Al recibir un comentario positivo acerca de sí mismo, de una persona con la que tiene vínculos positivos, el niño o el adolescente, ciertamente experimenta una sensación de bienestar emocional que es siempre gratificante. Pero, sobre todo, se siente confirmado en los aspectos positivos de su personalidad y eso es favorable para su desarrollo emocional.

Pocas cosas se mantienen con más fuerza en la memoria emocional que el recuerdo de recibir una opinión positiva acerca de sí mismo, que se percibe como verdadera y cargada de emoción. Al recibirla ingresa en el sistema emocional del niño un mensaje poderoso acerca de sí mismo que tendrá un gran valor de programación personal.

No es sólo lo que se dice, sino cómo se dice lo que explica la eficacia de los mensajes positivos. Para que el registro sea positivo es importante cuidar la forma y la intensidad, si lo que se busca es lograr un enriquecimiento de la imagen personal.

Una adolescente, Isidora, que era bien aplicada, contaba entre sus lindos recuerdos que cuando era muy pequeña su abuelita le había dicho: “Me encanta tu interés y tu capacidad para aprender”. Ella comentaba: “Aunque yo no sabía muy bien qué significaba esa opinión de la abuela, se me quedó grabada en mi memoria como que era algo muy bueno. Entendí que era una característica mía de la que podía estar orgullosa. Además, ella solía llevarme libros y revistas de regalo y comentaba con sus amigas lo buena lectora que era yo, porque me interesaban los libros. Cuando ella hacía estos comentarios, yo me sentía muy bien conmigo misma”.

Ciertamente la relación de Isidora con esta abuela era muy especial, porque ella se sentía muy valorada intelectualmente por ella. Y como las relaciones son recíprocas, en la medida que ella se sentía reconocida y visibilizada por su abuela en sus características positivas, estableció con ella una relación de cercanía y afecto que ha perdurado en el tiempo.

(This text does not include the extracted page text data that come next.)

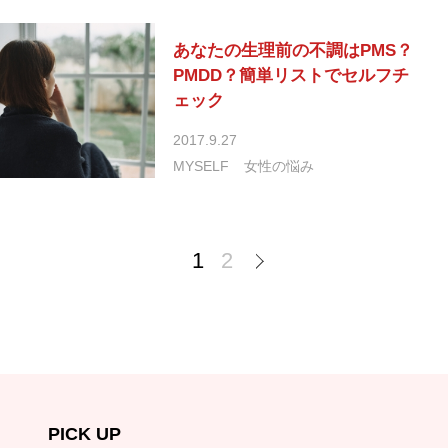
あなたの生理前の不調はPMS？
PMDD？簡単リストでセルフチ
ェック
2017.9.27
MYSELF
女性の悩み
1
2
PICK UP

Por supuesto, hay que dar retroalimentación en forma verdadera. Es decir, cuando el comportamiento del niño corresponde con lo que se le dice. Por ejemplo, decirle que es esforzado y trabajador, cuando efectivamente se está esforzando por terminar un dibujo o en hacer algún ejercicio. Si se le dice cuando no está en esa actitud, el niño puede percibir el mensaje como una ironía.

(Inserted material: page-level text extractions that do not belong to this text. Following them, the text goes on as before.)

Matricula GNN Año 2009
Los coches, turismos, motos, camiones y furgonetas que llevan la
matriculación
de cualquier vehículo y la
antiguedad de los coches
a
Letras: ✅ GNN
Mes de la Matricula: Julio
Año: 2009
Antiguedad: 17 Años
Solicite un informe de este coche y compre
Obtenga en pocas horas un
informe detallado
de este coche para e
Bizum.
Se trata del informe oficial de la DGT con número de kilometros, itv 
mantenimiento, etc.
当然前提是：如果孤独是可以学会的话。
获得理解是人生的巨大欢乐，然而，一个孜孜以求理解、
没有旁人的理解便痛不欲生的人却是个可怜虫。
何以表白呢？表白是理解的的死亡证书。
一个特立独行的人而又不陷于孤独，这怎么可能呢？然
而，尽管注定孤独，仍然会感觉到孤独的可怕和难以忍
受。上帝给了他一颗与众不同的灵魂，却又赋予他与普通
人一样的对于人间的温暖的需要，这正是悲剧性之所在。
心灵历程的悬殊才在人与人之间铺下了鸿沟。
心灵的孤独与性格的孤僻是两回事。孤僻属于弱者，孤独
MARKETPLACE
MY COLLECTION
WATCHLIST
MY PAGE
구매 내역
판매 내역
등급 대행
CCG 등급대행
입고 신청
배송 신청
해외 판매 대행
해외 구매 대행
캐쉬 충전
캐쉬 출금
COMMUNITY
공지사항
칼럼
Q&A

Cuando uno quiere sembrar un concepto, por ejemplo, de que el niño o niña son esforzados, es posible desafiarlos a realizar una tarea no muy difícil, que sea de su interés y que sea entretenida para el niño, de manera que se motive a desplegar esfuerzos. En este contexto se le podrá dar la retroalimentación que el niño necesita para progresar en el área del esfuerzo.

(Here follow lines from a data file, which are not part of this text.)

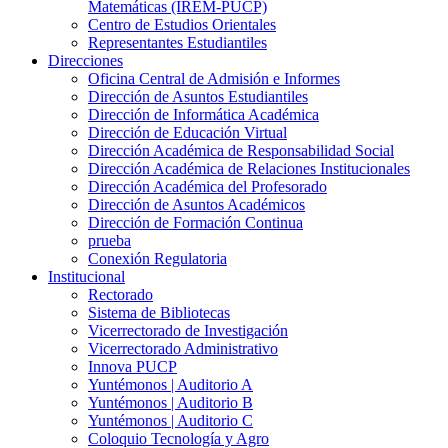
Matemáticas (IREM-PUCP)
Centro de Estudios Orientales
Representantes Estudiantiles
Direcciones
Oficina Central de Admisión e Informes
Dirección de Asuntos Estudiantiles
Dirección de Informática Académica
Dirección de Educación Virtual
Dirección Académica de Responsabilidad Social
Dirección Académica de Relaciones Institucionales
Dirección Académica del Profesorado
Dirección de Asuntos Académicos
Dirección de Formación Continua
prueba
Conexión Regulatoria
Institucional
Rectorado
Sistema de Bibliotecas
Vicerrectorado de Investigación
Vicerrectorado Administrativo
Innova PUCP
Yuntémonos | Auditorio A
Yuntémonos | Auditorio B
Yuntémonos | Auditorio C
Coloquio Tecnología y Agro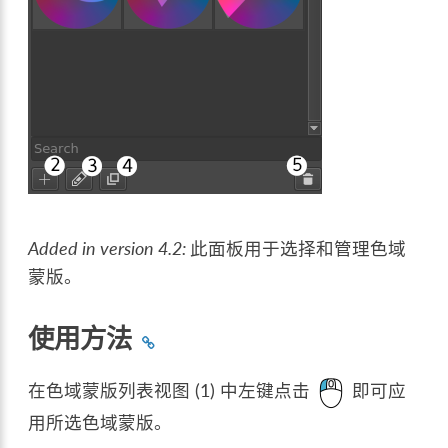
Added in version 4.2:
此面板用于选择和管理色域
蒙版。
使用方法
在色域蒙版列表视图 (1) 中左键点击
即可应
用所选色域蒙版。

No eche a perder su trabajo con comentarios que anulan el efecto de la retroalimentación positiva, por ejemplo diciendo: “Claro, como te gusta le pones empeño” o “así podría ser siempre y te iría mejor”. Estos comentarios agregados —que son muy característicos de la “Cultura Parental”— echan a perder, el trabajo realizado.

Si los padres aprenden a frenar y a simplemente reconocer las características positivas o las virtudes de los niños, no habrá respuestas que echen a perder la imagen personal de los niños y también lograrán mejorar los vínculos con sus hijos. Recuerde que una gota de miel es siempre mejor que un tonel de miel.